You know from differential equations that a linear time-invariant system can be described by equations like ÿ + 3ẏ + 2y = u(t), where y is the output and u is the input. Solving such equations in the time domain requires finding homogeneous and particular solutions and tracking initial conditions. The transfer function is the Laplace-domain equivalent that sidesteps this complexity: by transforming to the s-domain and assuming zero initial conditions, the differential equation becomes an algebraic relationship Y(s) = G(s)·U(s), where G(s) = Y(s)/U(s) is the transfer function.
G(s) is a rational function of s — a ratio of polynomials. The denominator polynomial, when set to zero, gives the characteristic equation of the system. Its roots are the poles: values of s where G(s) → ∞. The numerator polynomial's roots are the zeros: values of s where G(s) = 0. Both the poles and zeros are generally complex numbers, and they completely characterize the system's input-output behavior. A useful way to think about it: poles tell you what the system wants to do on its own (its natural modes), and zeros tell you which input frequencies the system will suppress.
Pole locations in the complex s-plane are the key to stability analysis.

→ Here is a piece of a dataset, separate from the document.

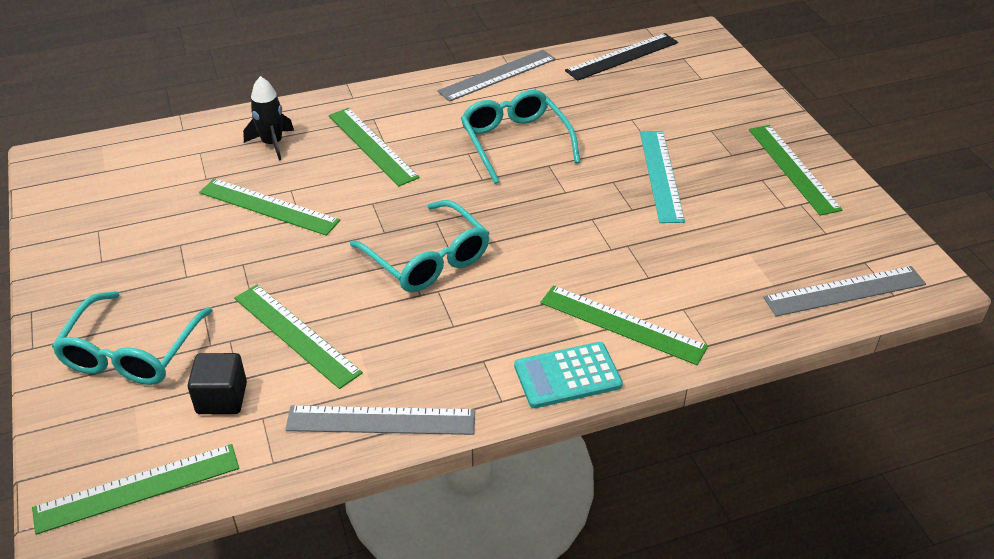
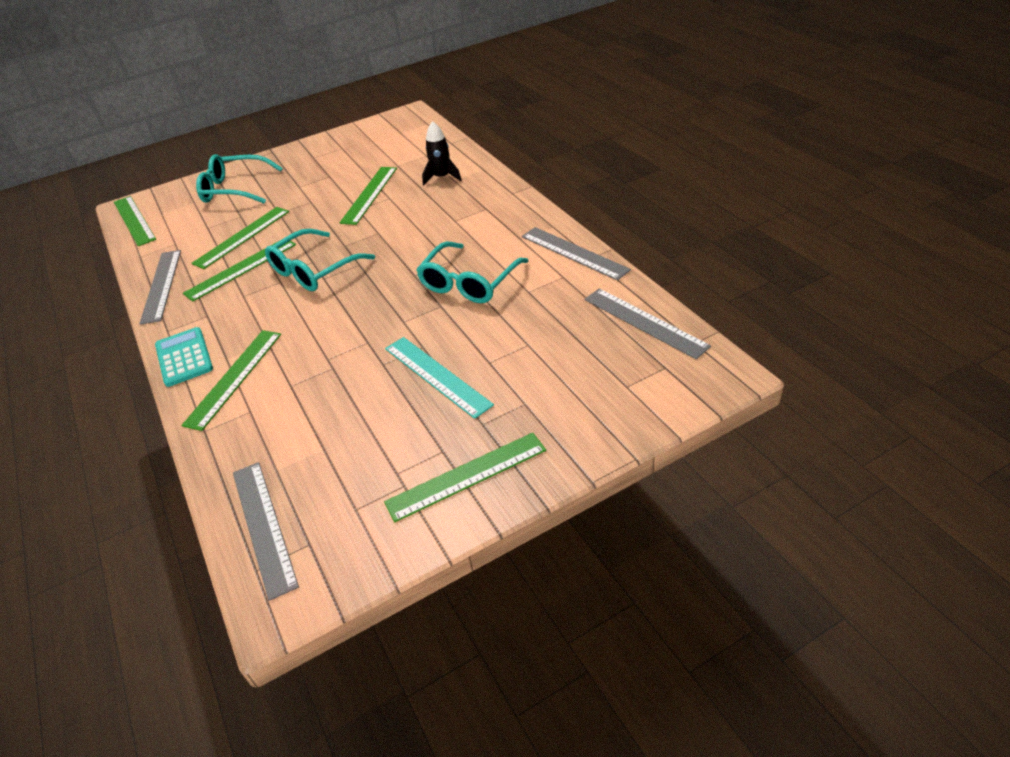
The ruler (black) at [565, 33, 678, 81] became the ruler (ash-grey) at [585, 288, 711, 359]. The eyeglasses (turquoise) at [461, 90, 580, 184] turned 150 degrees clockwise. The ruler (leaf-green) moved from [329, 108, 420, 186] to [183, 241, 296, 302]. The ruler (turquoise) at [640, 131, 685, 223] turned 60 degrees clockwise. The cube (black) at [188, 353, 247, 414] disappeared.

If all poles lie in the left half-plane (negative real part), every natural mode decays exponentially in time — the system is stable. A pole in the right half-plane (positive real part) corresponds to an exponentially growing mode, making the system unstable. A pair of purely imaginary poles (zero real part) means sustained oscillation — marginal stability. A critical nuance: a pole at exactly s = 0 (the origin) is marginally stable, not unstable in the strict sense. This distinction matters when designing integrating controllers.
Consider a simple first-order system G(s) = 1/(s + a). The single pole is at s = -a. If a > 0, the pole is in the left half-plane, and the step response is y(t) = (1/a)(1 - e^{-at}) — stable, decaying toward a steady state. If a < 0, the pole is in the right half-plane and the response grows without bound. This direct connection between pole location and time-domain behavior is what makes the s-plane so powerful: you can read off qualitative behavior (stable? oscillatory? how fast?) directly from the pole-zero plot without solving differential equations.
One important limitation to keep in mind: transfer functions are only valid under zero initial conditions and for linear time-invariant systems. They capture the forced response to inputs — not what happens if you start with nonzero stored energy in the system. For initial condition problems, you need the full Laplace solution or a state-space representation. This is not a flaw in the framework; it is a deliberate scoping choice that makes analysis tractable for the large class of systems that can be modeled as LTI.